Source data
****************************************
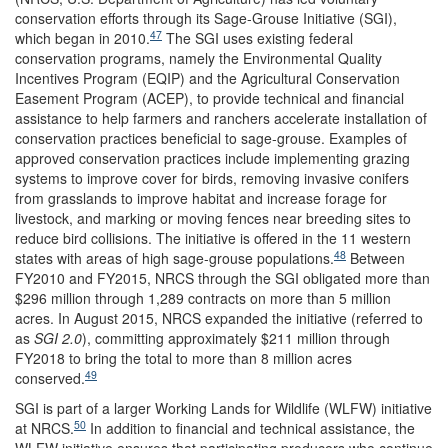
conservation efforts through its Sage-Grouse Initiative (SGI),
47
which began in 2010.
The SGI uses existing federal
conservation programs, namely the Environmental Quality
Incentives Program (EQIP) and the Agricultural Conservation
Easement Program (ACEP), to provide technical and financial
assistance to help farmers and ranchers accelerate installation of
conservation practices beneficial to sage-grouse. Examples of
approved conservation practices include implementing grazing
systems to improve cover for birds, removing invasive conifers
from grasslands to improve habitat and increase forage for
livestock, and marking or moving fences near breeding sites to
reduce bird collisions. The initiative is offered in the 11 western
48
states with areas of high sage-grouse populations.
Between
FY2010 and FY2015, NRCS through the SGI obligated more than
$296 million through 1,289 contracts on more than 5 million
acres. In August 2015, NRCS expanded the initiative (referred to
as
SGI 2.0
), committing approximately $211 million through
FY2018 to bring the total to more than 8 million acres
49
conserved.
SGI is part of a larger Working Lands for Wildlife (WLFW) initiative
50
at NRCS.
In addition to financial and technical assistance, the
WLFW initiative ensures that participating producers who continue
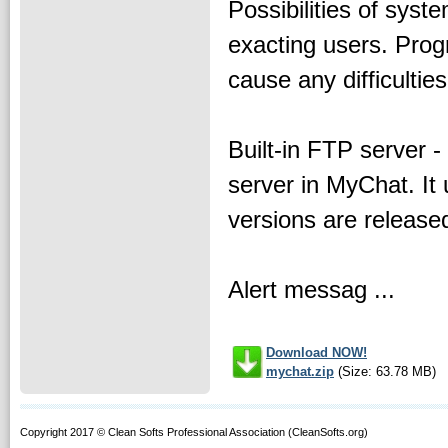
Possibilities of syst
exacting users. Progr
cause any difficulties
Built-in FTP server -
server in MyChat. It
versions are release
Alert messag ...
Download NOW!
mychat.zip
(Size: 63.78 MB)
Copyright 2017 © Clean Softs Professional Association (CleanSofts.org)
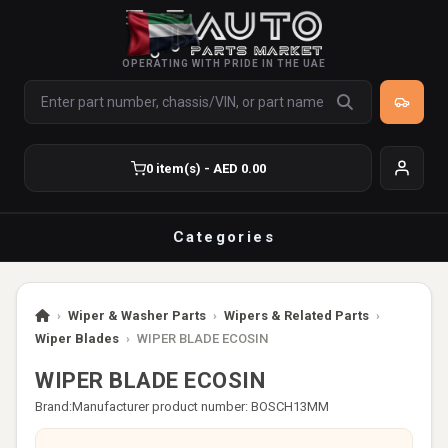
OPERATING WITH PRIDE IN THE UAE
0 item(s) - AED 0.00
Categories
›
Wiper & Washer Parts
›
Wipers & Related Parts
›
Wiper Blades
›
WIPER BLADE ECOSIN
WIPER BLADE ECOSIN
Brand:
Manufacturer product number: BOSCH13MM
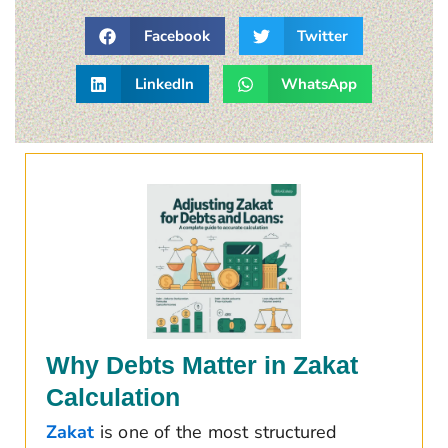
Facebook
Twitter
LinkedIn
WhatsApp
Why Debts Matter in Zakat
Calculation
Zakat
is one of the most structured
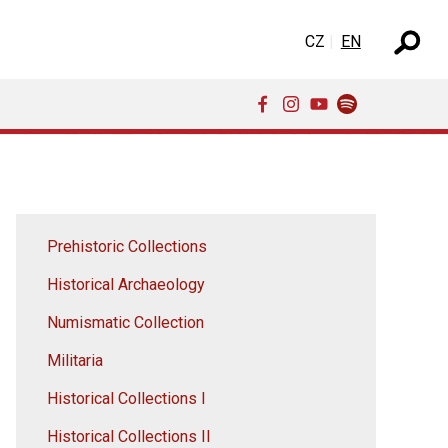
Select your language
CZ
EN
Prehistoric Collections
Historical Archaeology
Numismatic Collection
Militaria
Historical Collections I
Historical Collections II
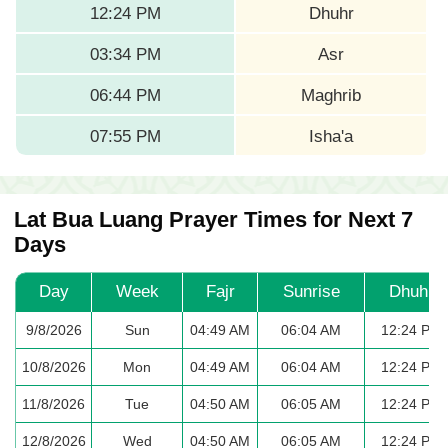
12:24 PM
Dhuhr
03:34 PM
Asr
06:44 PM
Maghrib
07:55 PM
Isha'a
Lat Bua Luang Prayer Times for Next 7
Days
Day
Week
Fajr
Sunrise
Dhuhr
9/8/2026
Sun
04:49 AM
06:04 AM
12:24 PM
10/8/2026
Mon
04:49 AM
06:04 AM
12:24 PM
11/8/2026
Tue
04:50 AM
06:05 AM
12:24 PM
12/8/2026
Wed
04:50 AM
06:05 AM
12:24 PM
****************************************
What you have to do ▸
Reproduce all of the material above word for word, leaving out the pictures.

Solved exercise ▸
conservation efforts through its Sage-Grouse Initiative (SGI),
47
which began in 2010.
The SGI uses existing federal
conservation programs, namely the Environmental Quality
Incentives Program (EQIP) and the Agricultural Conservation
Easement Program (ACEP), to provide technical and financial
assistance to help farmers and ranchers accelerate installation of
conservation practices beneficial to sage-grouse. Examples of
approved conservation practices include implementing grazing
systems to improve cover for birds, removing invasive conifers
from grasslands to improve habitat and increase forage for
livestock, and marking or moving fences near breeding sites to
reduce bird collisions. The initiative is offered in the 11 western
48
states with areas of high sage-grouse populations.
Between
FY2010 and FY2015, NRCS through the SGI obligated more than
$296 million through 1,289 contracts on more than 5 million
acres. In August 2015, NRCS expanded the initiative (referred to
as
SGI 2.0
), committing approximately $211 million through
FY2018 to bring the total to more than 8 million acres
49
conserved.
SGI is part of a larger Working Lands for Wildlife (WLFW) initiative
50
at NRCS.
In addition to financial and technical assistance, the
WLFW initiative ensures that participating producers who continue
Possibilities of syst
exacting users. Progr
cause any difficulties
Built-in FTP server -
server in MyChat. It
versions are release
Alert messag ...
Download NOW!
mychat.zip
(Size: 63.78 MB)
Copyright 2017 © Clean Softs Professional Association (CleanSofts.org)
OPERATING WITH PRIDE IN THE UAE
0 item(s) - AED 0.00
Categories
›
Wiper & Washer Parts
›
Wipers & Related Parts
›
Wiper Blades
›
WIPER BLADE ECOSIN
WIPER BLADE ECOSIN
Brand:
Manufacturer product number: BOSCH13MM
Facebook
Twitter
LinkedIn
WhatsApp
Why Debts Matter in Zakat
Calculation
Zakat
is one of the most structured
Select your language
CZ
EN
Prehistoric Collections
Historical Archaeology
Numismatic Collection
Militaria
Historical Collections I
Historical Collections II
12:24 PM
Dhuhr
03:34 PM
Asr
06:44 PM
Maghrib
07:55 PM
Isha'a
Lat Bua Luang Prayer Times for Next 7
Days
Day
Week
Fajr
Sunrise
Dhuhr
9/8/2026
Sun
04:49 AM
06:04 AM
12:24 PM
10/8/2026
Mon
04:49 AM
06:04 AM
12:24 PM
11/8/2026
Tue
04:50 AM
06:05 AM
12:24 PM
12/8/2026
Wed
04:50 AM
06:05 AM
12:24 PM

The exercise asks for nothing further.